Starting at the line that holds "Si vous lisez ceci, c'est que vous", transcribe every line to the end of the data exactly; include no other lines.

━━━━━ Input ━━━━━

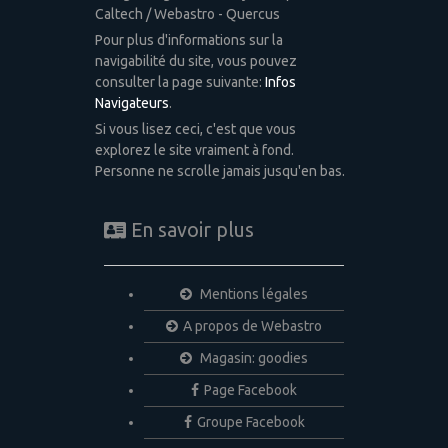
Caltech / Webastro - Quercus
Pour plus d'informations sur la
navigabilité du site, vous pouvez
consulter la page suivante:
Infos
Navigateurs
.
Si vous lisez ceci, c'est que vous
explorez le site vraiment à fond.
Personne ne scrolle jamais jusqu'en bas.
En savoir plus
Mentions légales
A propos de Webastro
Magasin: goodies
Page Facebook
Groupe Facebook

━━━━━

* **Reply**:
Si vous lisez ceci, c'est que vous
explorez le site vraiment à fond.
Personne ne scrolle jamais jusqu'en bas.
En savoir plus
Mentions légales
A propos de Webastro
Magasin: goodies
Page Facebook
Groupe Facebook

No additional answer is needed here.